The proceedings of the Board bore the taint of more than the mere constructive fraud implied from the relation of the parties. We think their action was indefensible and wholly void.
2. It is contended by the appellants, that conceding the invalidity of the acts of the Board, the remedy, if any existed, was by a writ of certiorari. We have held that the writ of certiorari will lie against an inferior Board or tribunal only in a case in which it has exceeded its jurisdiction, and not in the case of a mere irregularity intervening in the exercise of an admitted jurisdiction. (Central Pacific Railroad v. The Board of Equalization of Placer Co., 43 Cal., 365.) The allowance of claims against the county is peculiarly within the province of the Board of Supervisors. Ho excess of jurisdiction is claimed in the present case. The plaintiff does not complain that the Board, acting in a judicial capacity, lacked power over the subject matter of the demands, but that the power was fraudulently exercised for the private gain of the Judges themselves, and to his injury.
It is evident that the writ of certiorari would afford no remedy. The order of allowance stands as the judgment of a Court of competent jurisdiction, which may at all times *319be impeached collaterally for fraud. We think a fraudulent combination upon the part of the defendants is apparent from the facts set forth in their answer, and that the plaintiff’s demurrer was properly sustained.
3. The complaint, though somewhat inartificially drawn, contained a sufficient statement of the cause of action to prevail against a general demurrer.
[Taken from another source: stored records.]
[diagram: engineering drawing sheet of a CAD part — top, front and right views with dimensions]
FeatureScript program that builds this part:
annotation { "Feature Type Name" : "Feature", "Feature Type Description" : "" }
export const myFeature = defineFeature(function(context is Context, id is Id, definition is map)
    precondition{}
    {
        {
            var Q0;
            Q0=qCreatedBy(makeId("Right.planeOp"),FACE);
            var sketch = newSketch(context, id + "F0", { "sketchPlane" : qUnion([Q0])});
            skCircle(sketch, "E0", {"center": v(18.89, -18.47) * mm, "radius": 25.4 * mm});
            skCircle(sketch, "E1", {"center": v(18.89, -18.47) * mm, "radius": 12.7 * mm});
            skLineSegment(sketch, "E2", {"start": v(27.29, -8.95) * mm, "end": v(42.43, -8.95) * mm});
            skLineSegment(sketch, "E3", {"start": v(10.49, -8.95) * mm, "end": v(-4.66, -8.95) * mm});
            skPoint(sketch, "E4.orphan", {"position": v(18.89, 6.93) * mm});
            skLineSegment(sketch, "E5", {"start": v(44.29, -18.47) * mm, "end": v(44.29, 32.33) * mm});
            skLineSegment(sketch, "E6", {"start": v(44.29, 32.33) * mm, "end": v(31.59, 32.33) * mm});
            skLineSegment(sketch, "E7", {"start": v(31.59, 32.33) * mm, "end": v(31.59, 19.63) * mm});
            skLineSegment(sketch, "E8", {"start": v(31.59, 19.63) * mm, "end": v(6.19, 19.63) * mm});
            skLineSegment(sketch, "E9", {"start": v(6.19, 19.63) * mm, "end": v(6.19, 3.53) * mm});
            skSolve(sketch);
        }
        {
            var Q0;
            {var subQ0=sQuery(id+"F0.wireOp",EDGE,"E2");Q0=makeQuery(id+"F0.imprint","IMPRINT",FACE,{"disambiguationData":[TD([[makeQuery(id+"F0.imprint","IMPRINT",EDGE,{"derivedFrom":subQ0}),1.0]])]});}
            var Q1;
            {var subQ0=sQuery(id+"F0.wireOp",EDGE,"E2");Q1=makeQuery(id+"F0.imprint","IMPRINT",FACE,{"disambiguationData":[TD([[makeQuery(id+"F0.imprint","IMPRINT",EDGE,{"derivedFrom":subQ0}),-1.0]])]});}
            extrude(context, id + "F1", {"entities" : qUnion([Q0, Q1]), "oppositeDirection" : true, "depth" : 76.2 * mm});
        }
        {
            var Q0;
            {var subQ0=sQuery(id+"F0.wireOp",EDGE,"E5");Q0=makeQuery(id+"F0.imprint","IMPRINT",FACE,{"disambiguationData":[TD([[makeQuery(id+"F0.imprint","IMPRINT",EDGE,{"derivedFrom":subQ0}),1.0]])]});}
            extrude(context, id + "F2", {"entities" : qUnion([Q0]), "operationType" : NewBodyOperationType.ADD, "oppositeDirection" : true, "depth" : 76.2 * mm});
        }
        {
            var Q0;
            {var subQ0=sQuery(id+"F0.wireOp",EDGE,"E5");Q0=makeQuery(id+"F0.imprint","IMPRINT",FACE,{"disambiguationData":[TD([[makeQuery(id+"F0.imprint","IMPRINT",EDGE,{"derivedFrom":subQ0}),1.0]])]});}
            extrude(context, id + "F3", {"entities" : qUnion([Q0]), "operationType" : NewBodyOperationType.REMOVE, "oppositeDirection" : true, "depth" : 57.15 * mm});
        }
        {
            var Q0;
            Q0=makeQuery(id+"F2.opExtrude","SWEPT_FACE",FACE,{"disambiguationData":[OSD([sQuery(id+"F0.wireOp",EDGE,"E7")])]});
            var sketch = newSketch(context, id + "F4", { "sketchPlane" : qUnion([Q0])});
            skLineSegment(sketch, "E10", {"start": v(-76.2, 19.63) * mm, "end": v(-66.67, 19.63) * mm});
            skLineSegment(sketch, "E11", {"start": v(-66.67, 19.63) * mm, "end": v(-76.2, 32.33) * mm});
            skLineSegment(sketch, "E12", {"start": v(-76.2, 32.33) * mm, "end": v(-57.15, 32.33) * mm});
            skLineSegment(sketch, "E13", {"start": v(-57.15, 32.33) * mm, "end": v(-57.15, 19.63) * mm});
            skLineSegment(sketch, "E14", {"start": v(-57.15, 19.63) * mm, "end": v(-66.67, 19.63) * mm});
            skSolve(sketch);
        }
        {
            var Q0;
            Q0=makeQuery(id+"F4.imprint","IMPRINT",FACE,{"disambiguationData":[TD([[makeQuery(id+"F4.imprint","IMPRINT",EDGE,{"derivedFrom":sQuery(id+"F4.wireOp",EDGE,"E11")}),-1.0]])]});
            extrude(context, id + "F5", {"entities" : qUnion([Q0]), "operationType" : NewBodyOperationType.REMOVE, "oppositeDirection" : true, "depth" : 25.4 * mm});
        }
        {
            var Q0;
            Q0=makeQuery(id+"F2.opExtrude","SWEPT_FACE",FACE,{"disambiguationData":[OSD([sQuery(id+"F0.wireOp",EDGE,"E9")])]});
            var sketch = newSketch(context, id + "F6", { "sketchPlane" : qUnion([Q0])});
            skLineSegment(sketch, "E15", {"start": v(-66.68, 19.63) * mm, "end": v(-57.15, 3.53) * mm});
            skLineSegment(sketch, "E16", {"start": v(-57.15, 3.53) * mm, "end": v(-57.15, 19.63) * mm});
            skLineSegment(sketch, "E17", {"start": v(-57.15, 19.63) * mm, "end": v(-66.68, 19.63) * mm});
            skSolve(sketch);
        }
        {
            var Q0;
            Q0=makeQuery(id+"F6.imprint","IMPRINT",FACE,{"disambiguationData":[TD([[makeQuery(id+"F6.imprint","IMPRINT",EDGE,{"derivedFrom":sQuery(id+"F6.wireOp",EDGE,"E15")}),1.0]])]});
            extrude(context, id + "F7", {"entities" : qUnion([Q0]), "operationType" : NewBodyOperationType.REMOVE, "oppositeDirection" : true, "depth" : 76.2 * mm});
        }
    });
The defendant’s objection, that there was a misjoinder of parties and of causes of action in the union of Pratt, Van Vactor, and Kinder, as defendants, was not well taken. It is averred that these defendants conspired together for the purpose of defrauding the county; that in pursuance of a concerted plan each presented a fraudulent claim against the county for pretended services; that acting as a Board of Supervisors they allowed these several fraudulent claims, and ordered the warrants to be drawn upon the County Treasury, which the plaintiff, by these proceedings, seeks to have canceled.
There is no doubt that where a bill is filed against several defendants, for several and distinct causes, having no relation to or dependence upon each other, a demurrer for this reason will be sustained. But we do not find it questioned that where several persons have been jointly concerned in a series of fraudulent transactions they may be united as defendants in a suit to annul the fraudulent acts. The gist of the action is fraud. The defendants have “ one common interest among them all, centering in the point in issue in this cause,” and which is not severed by a mere division of the gains. (Ward v. The Duke of Northumberland, 2 Ans. 469; Fellows v. Fellows, 4 Cowen, 682; Brinkerhoff v. Brown, 6 Johns. Ch. 139.)
We think that the judgment of the Court below should be affirmed; and it is so ordered.